→ DIRECTIVES:
a: Could you condense the paragraph that begins "Nowhere have these margins of modernity" in the passage on Kosovo and European security into a short bulleted list that keeps its main facts?
b: Would you put the lines of the clock reading listing into a JSON list of strings, one string per line? Begin at the first line of the listing and stop after the line that has "The answer is 6:00". Skip blank lines, and leave the pictures out.

→ SOURCE PASSAGE:
════════
Nowhere have these margins of modernity been more clearly marked than in Kosovo (and earlier, but less distinctly, in Bosnia). Starting with the dissolution of the Federal Republic of Yugoslavia, rump-Yugoslavia (nicknamed ‘Serbia’) was identified as the strange and alien entity threatening European security at the end of the millennium by its ethnic and sectarian essentialism, its barbarian methods of ‘ethnic cleansing’, and its altogether premodern values, attitude and practices. In short: Milosevic’s Serbia was not sticking to the carefully crafted script of ‘European’ conduct. By falling out of line, by not accepting the rationales of European integration and European security, this Serbia was posing itself as the main challenge to the emerging new European order (NEO). By ignoring the logic of NEO realism (or, as Mikkel Vedby Rasmussen calls it in chapter 9, the West’s emerging ‘governmentality’), Serbia brought a question to the fore, one which European policy makers and theorists have tried to ignore: on what stable foundations can ‘European security’ be constructed?
It is here that, from a Foucauldian perspective, the story of NATO’s military intervention against Serbia (as well as its Montenegran appendix) might tell us how the West’s disciplinary power has been involved in the actual construction of ‘European security’. This is a story of the discursive production of an operational meaning along the lines laid out by Weber, who has argued that ‘intervention is understood as the flip side of sovereignty . . . And what it means to violate sovereignty is decided by theorists when they operationalise the meaning of intervention.’21 In Europe’s security discourse, ‘Kosovo’ therefore tends to allegorise the Balkanisation of Europe, the ultimate metaphor of chaos and disintegration which supposedly is the antithesis of the real Europe of peace and stability. As Wæver argued in this context: ‘Balkanisation is a tool for legitimising an international order without a named enemy . . . “Security” thus becomes shorthand for the argument: We have to do everything to ensure that integration, and not fragmentation, is the outcome.’22 To speak of Milosevic’s Serbia as the ultimate threat to ‘European security’ is to imply the strategic relevance of the notion of security through integration. Kosovo therefore serves as a useful alibi for the stabilisation of what ‘European security’ actually means by operationalising it through military intervention. Thanks to these acts of stabilisation, Kosovo has written (and, to some extent, continues to write) European security.
════════
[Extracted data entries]

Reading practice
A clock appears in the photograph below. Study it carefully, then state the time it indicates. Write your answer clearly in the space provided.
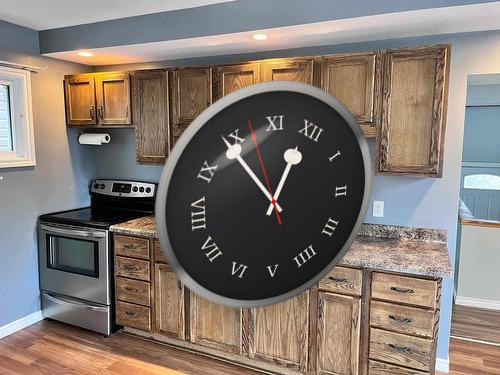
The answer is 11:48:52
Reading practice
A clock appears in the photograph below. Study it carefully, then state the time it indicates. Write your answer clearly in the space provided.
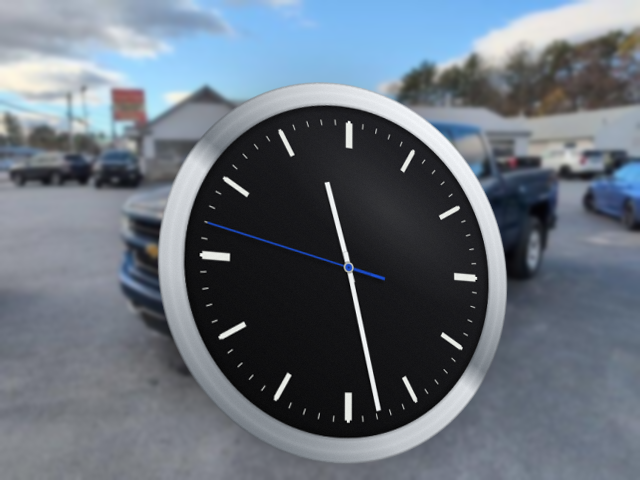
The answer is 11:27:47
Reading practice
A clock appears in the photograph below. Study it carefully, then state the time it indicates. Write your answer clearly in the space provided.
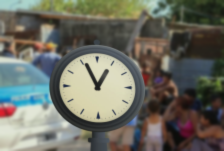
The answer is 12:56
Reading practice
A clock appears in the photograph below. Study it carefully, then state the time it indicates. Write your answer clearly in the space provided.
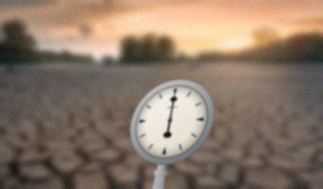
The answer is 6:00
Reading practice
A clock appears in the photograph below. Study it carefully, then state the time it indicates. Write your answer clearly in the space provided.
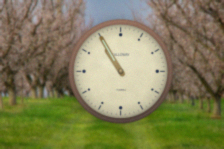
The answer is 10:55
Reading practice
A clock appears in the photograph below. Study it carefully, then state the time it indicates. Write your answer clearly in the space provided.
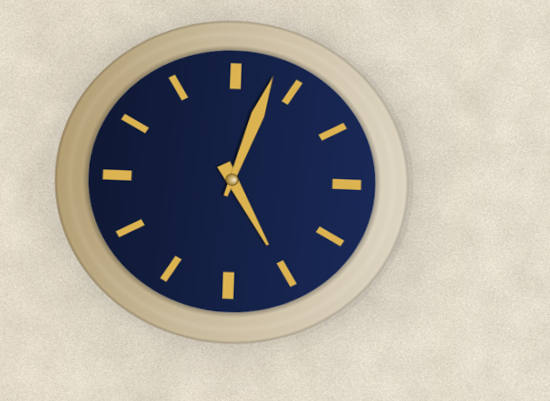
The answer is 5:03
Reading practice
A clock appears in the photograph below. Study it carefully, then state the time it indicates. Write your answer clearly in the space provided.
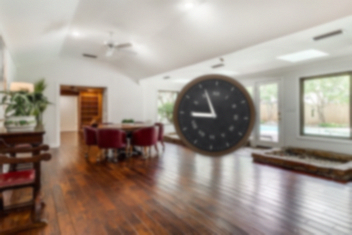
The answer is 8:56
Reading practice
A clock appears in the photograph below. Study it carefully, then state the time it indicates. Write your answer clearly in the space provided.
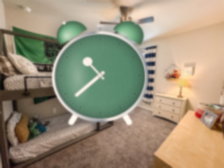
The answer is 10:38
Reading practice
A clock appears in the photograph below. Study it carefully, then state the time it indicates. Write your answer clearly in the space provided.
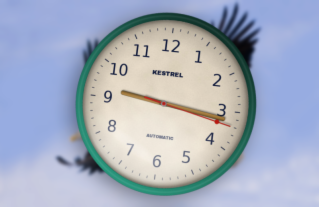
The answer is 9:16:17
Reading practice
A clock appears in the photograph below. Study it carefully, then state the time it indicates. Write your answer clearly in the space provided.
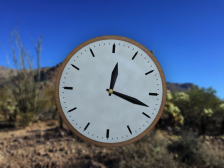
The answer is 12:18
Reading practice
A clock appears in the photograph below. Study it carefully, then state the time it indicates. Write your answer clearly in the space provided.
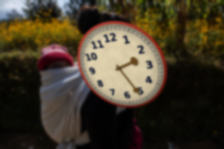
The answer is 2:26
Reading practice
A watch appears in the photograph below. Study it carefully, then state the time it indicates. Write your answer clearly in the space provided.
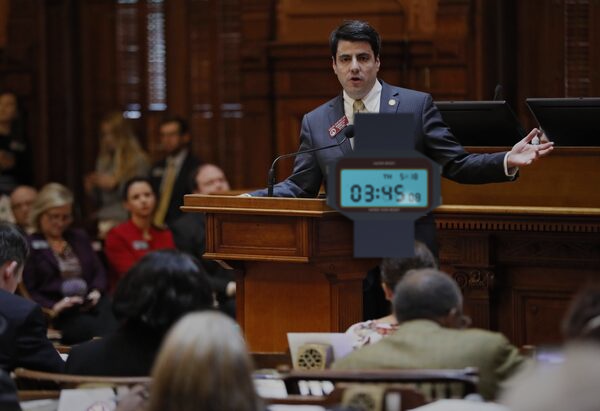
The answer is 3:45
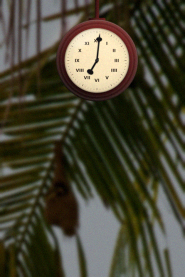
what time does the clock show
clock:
════════
→ ANSWER LIST:
a:
- Kosovo marked the margins of modernity most clearly. Bosnia marked them earlier but less distinctly.
- After the Federal Republic of Yugoslavia dissolved, rump-Yugoslavia (nicknamed "Serbia") was identified as a strange and alien entity threatening European security at the end of the millennium. The reasons were its ethnic and sectarian essentialism, its "ethnic cleansing," and its premodern values, attitudes and practices.
- Milosevic's Serbia did not stick to the script of "European" conduct. It rejected the rationales of European integration and European security and so posed itself as the main challenge to the emerging new European order (NEO).
- Serbia ignored the logic of NEO realism, which Mikkel Vedby Rasmussen calls the West's emerging "governmentality" in chapter 9. In doing so, it raised a question European policy makers and theorists had tried to ignore: on what stable foundations can "European security" be constructed?

b:
[
  "Reading practice",
  "A clock appears in the photograph below. Study it carefully, then state the time it indicates. Write your answer clearly in the space provided.",
  "The answer is 11:48:52",
  "Reading practice",
  "A clock appears in the photograph below. Study it carefully, then state the time it indicates. Write your answer clearly in the space provided.",
  "The answer is 11:27:47",
  "Reading practice",
  "A clock appears in the photograph below. Study it carefully, then state the time it indicates. Write your answer clearly in the space provided.",
  "The answer is 12:56",
  "Reading practice",
  "A clock appears in the photograph below. Study it carefully, then state the time it indicates. Write your answer clearly in the space provided.",
  "The answer is 6:00"
]